Hawkland have been delivering an internal wall insulation of a late Victorian semi-detached house in Haslemere. This has been in collaboration with Natural Building Technolgies who provided training for David during the early stages of the project.
Pre-1919 buildings, classed as traditional buildings by Historic England, are built with a very different approach to moisture movement through its building fabric.

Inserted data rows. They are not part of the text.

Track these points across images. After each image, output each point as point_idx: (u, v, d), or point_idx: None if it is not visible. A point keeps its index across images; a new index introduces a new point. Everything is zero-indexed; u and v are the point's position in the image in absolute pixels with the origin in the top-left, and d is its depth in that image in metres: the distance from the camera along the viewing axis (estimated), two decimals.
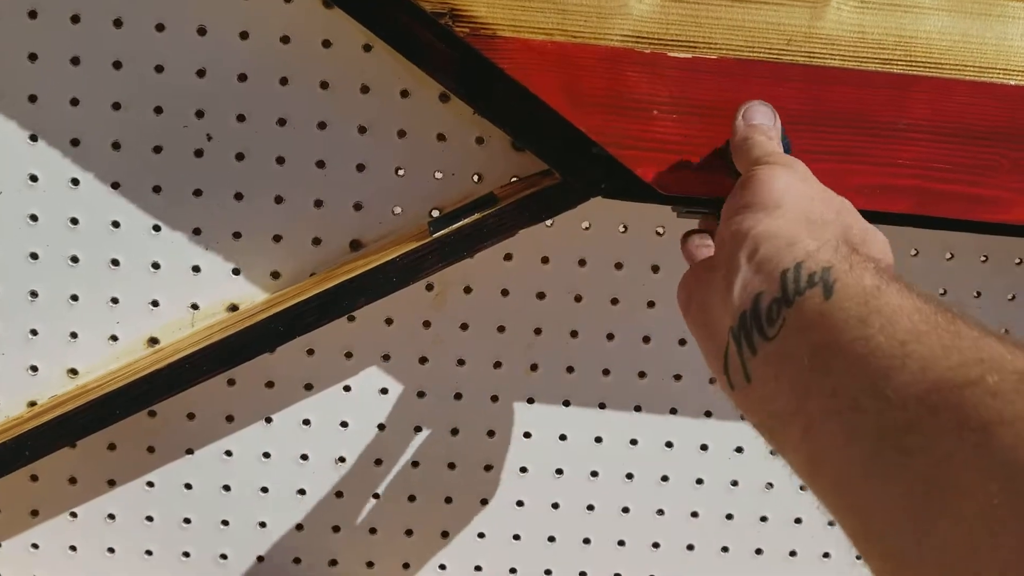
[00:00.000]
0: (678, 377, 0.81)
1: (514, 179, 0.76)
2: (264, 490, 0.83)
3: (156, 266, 0.75)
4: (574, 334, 0.80)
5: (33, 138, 0.72)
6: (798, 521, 0.86)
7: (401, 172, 0.75)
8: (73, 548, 0.83)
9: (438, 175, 0.76)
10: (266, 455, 0.82)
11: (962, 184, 0.65)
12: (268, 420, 0.80)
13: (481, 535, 0.85)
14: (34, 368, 0.78)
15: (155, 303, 0.76)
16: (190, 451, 0.81)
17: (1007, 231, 0.67)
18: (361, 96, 0.73)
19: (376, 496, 0.83)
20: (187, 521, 0.83)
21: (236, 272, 0.76)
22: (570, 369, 0.81)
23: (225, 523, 0.83)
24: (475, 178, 0.76)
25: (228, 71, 0.71)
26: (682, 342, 0.80)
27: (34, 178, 0.73)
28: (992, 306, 0.79)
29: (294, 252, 0.76)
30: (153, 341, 0.77)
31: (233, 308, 0.77)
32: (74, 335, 0.77)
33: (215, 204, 0.74)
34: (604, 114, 0.64)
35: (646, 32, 0.63)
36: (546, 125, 0.66)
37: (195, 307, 0.77)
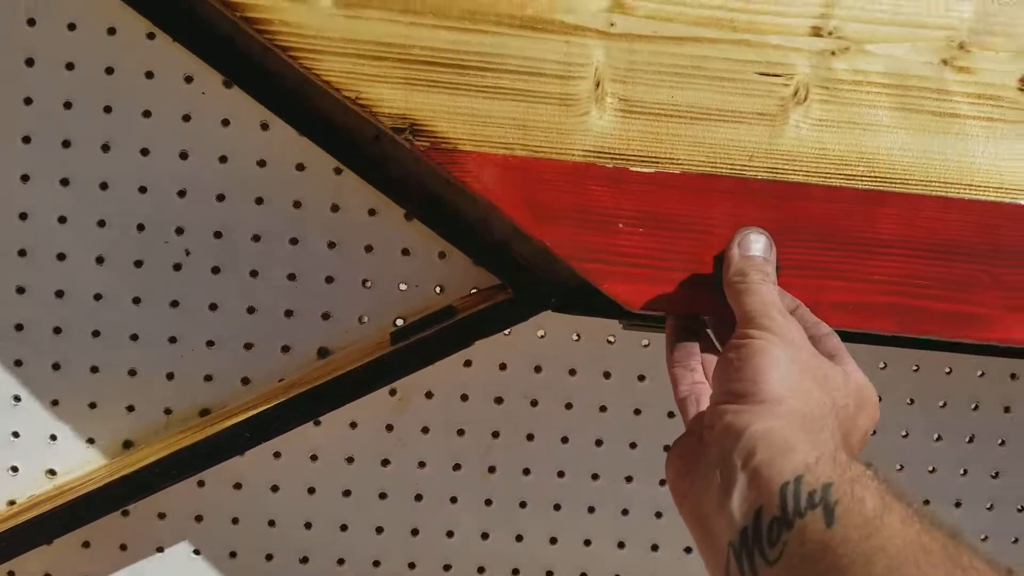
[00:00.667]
0: (629, 479, 0.85)
1: (473, 291, 0.81)
2: None
3: (132, 372, 0.80)
4: (530, 437, 0.84)
5: (22, 253, 0.77)
6: None
7: (368, 284, 0.80)
8: None
9: (403, 287, 0.81)
10: (232, 554, 0.84)
11: (944, 301, 0.64)
12: (235, 521, 0.83)
13: None
14: (14, 469, 0.81)
15: (131, 408, 0.80)
16: (160, 549, 0.84)
17: (994, 351, 0.66)
18: (331, 214, 0.79)
19: None
20: None
21: (208, 379, 0.80)
22: (526, 471, 0.84)
23: None
24: (437, 289, 0.81)
25: (207, 191, 0.77)
26: (633, 445, 0.84)
27: (21, 290, 0.78)
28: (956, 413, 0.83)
29: (264, 359, 0.80)
30: (128, 444, 0.81)
31: (205, 412, 0.81)
32: (53, 437, 0.80)
33: (191, 313, 0.79)
34: (568, 228, 0.64)
35: (608, 148, 0.64)
36: (498, 247, 0.72)
37: (168, 411, 0.81)
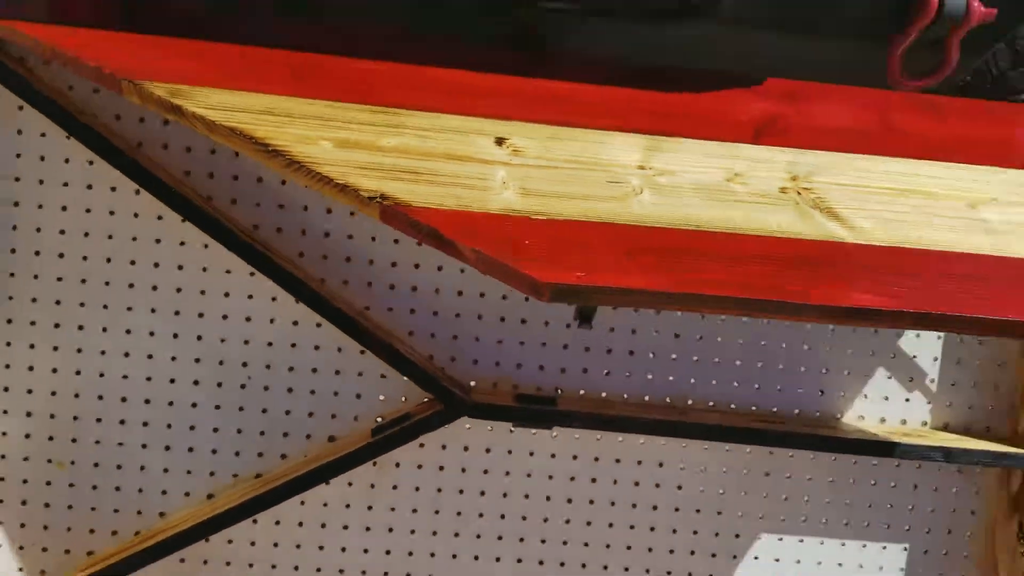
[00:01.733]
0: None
1: (425, 399, 1.31)
2: None
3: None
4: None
5: None
6: None
7: (339, 395, 1.31)
8: None
9: (381, 397, 1.31)
10: None
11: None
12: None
13: None
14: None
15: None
16: None
17: None
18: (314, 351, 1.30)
19: None
20: None
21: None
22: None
23: None
24: (403, 399, 1.31)
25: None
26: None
27: None
28: None
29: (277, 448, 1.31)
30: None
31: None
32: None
33: None
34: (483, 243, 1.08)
35: (515, 208, 1.09)
36: (430, 375, 1.23)
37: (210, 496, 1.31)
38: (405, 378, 1.28)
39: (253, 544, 1.33)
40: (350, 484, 1.32)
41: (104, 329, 1.28)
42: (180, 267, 1.27)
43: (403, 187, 1.05)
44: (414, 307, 1.31)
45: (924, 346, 1.38)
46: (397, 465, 1.33)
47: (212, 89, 1.07)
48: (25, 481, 1.31)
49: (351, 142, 1.08)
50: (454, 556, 1.35)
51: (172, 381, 1.30)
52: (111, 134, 1.22)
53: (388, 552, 1.34)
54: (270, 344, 1.29)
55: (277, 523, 1.33)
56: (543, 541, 1.36)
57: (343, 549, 1.34)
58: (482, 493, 1.34)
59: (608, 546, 1.38)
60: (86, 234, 1.26)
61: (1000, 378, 1.40)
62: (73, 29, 1.11)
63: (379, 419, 1.31)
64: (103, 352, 1.28)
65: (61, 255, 1.26)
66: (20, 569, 1.32)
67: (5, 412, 1.29)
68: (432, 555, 1.35)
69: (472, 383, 1.32)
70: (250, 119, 1.05)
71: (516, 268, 0.99)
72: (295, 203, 1.28)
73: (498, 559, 1.36)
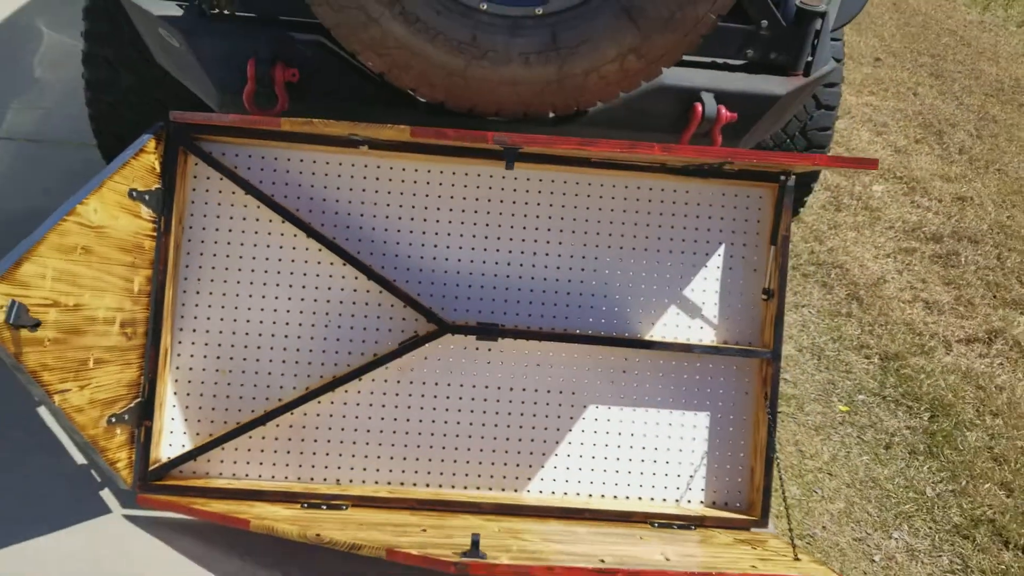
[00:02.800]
0: None
1: (425, 325, 2.35)
2: None
3: None
4: None
5: None
6: None
7: None
8: None
9: (401, 329, 2.36)
10: None
11: None
12: None
13: None
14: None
15: None
16: None
17: None
18: None
19: None
20: None
21: None
22: None
23: None
24: (415, 328, 2.36)
25: None
26: None
27: None
28: None
29: None
30: None
31: None
32: None
33: None
34: None
35: None
36: (431, 310, 2.28)
37: None
38: (416, 315, 2.33)
39: (335, 416, 2.34)
40: (385, 381, 2.34)
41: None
42: (292, 260, 2.33)
43: None
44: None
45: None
46: (411, 370, 2.35)
47: None
48: (203, 382, 2.33)
49: None
50: (447, 409, 2.37)
51: (286, 323, 2.33)
52: None
53: (407, 418, 2.36)
54: (329, 295, 2.34)
55: (344, 403, 2.34)
56: (486, 401, 2.39)
57: (382, 418, 2.36)
58: (460, 384, 2.37)
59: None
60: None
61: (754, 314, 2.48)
62: None
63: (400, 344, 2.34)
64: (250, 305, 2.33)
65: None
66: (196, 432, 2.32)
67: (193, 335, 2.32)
68: (433, 409, 2.37)
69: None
70: None
71: None
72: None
73: (470, 415, 2.37)
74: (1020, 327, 3.69)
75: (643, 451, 2.45)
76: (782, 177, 2.41)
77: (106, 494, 2.29)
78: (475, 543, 1.87)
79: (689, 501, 2.46)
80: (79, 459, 2.37)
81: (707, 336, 2.49)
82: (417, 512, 2.29)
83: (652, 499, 2.45)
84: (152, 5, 2.44)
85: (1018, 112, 5.87)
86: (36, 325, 1.79)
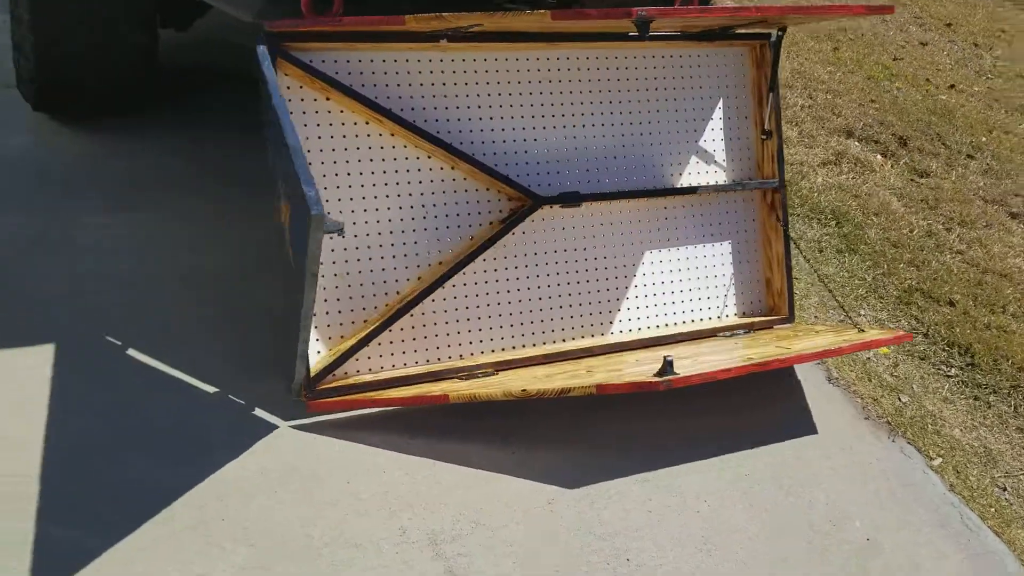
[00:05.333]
0: None
1: (520, 201, 2.57)
2: None
3: None
4: None
5: None
6: None
7: None
8: None
9: (497, 209, 2.56)
10: None
11: None
12: None
13: None
14: None
15: None
16: None
17: None
18: None
19: None
20: None
21: None
22: None
23: None
24: (507, 206, 2.57)
25: None
26: None
27: None
28: None
29: None
30: None
31: None
32: None
33: None
34: None
35: None
36: (526, 187, 2.51)
37: None
38: (500, 195, 2.53)
39: (455, 298, 2.51)
40: (494, 259, 2.54)
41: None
42: (383, 159, 2.42)
43: None
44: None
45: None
46: (506, 245, 2.57)
47: None
48: (324, 288, 2.38)
49: None
50: (546, 275, 2.63)
51: (388, 220, 2.44)
52: None
53: (516, 288, 2.59)
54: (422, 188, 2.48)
55: (464, 284, 2.51)
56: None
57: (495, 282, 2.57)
58: (552, 240, 2.64)
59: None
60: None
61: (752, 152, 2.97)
62: None
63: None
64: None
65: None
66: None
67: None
68: (536, 276, 2.62)
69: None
70: None
71: None
72: None
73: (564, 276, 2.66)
74: (854, 148, 4.57)
75: (690, 281, 2.90)
76: (779, 32, 2.87)
77: (263, 414, 2.31)
78: (670, 363, 2.22)
79: (728, 316, 2.96)
80: (215, 392, 2.35)
81: (722, 177, 2.95)
82: (548, 364, 2.57)
83: (708, 319, 2.91)
84: None
85: None
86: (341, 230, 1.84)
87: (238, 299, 2.68)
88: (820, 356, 2.45)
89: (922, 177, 4.46)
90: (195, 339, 2.51)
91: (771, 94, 2.91)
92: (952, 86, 5.84)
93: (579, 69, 2.71)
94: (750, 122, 2.98)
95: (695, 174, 2.90)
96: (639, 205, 2.80)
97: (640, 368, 2.37)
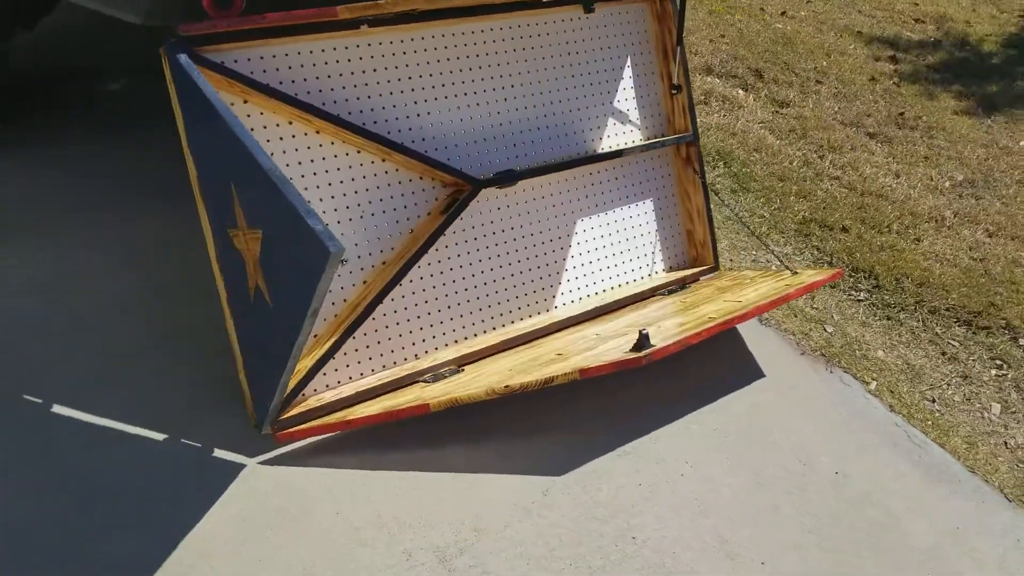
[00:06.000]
0: None
1: (460, 186, 2.46)
2: None
3: None
4: None
5: None
6: None
7: None
8: None
9: (438, 195, 2.43)
10: None
11: None
12: None
13: None
14: None
15: None
16: None
17: None
18: None
19: None
20: None
21: None
22: None
23: None
24: (444, 192, 2.44)
25: None
26: None
27: None
28: None
29: None
30: None
31: None
32: None
33: None
34: None
35: None
36: (466, 173, 2.39)
37: None
38: (434, 183, 2.41)
39: (403, 297, 2.38)
40: (436, 250, 2.43)
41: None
42: (311, 160, 2.23)
43: None
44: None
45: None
46: (451, 232, 2.46)
47: None
48: None
49: None
50: (489, 257, 2.55)
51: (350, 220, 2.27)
52: None
53: (464, 276, 2.49)
54: (356, 185, 2.32)
55: (411, 281, 2.38)
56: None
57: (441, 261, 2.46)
58: (491, 222, 2.54)
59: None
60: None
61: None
62: None
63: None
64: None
65: None
66: None
67: None
68: (479, 261, 2.52)
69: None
70: None
71: None
72: None
73: (507, 256, 2.58)
74: (717, 85, 4.70)
75: (621, 244, 2.89)
76: None
77: (225, 454, 2.11)
78: (646, 337, 2.20)
79: (658, 273, 2.99)
80: (165, 439, 2.12)
81: (639, 136, 2.94)
82: (518, 348, 2.50)
83: (640, 278, 2.92)
84: None
85: None
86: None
87: (169, 332, 2.43)
88: (774, 305, 2.52)
89: (783, 108, 4.66)
90: (130, 380, 2.26)
91: (678, 48, 2.91)
92: (783, 12, 6.10)
93: (493, 41, 2.59)
94: (657, 77, 2.98)
95: (613, 136, 2.87)
96: (568, 175, 2.75)
97: (610, 344, 2.34)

“This category includes nearly all buildings constructed prior to 1919, as well as a significant proportion of those built before 1945. It is essential that adaptations made to improve the energy ef ciency of these structures should take into account the traditional technology and characteristic behaviour of the building fabric, otherwise very real damage can be caused. Well-meaning attempts to keep moisture out of these buildings using modern methods tend to have the unfortunate effect of preventing the vital evaporation, and thus causing or accelerating moisture-related decay to the fabric.” Energy, efficiency and historic buildings – Historic England
So the first step here was to take the walls right back to the brick. This is the quickest way of removing the layers of paint that have built up over the years. These vinyl paints inhibit the movement of moisture and can lead to damp issues and mould.
The walls are then ‘dubbed out’ with Baumit RK38 to level to uneven walls, minimising air gaps behind the fibreboard insulation. Once the plaster is dry the boards are cut and fitted to the walls with Baumit RK70 applied to the back of the board and fixed to the wall using special masonry fittings that are provided by NBT. We used Pavaflex flexible insulation to insulate in-between the joists to maximise the possibility of creating a continuous thermal envelope.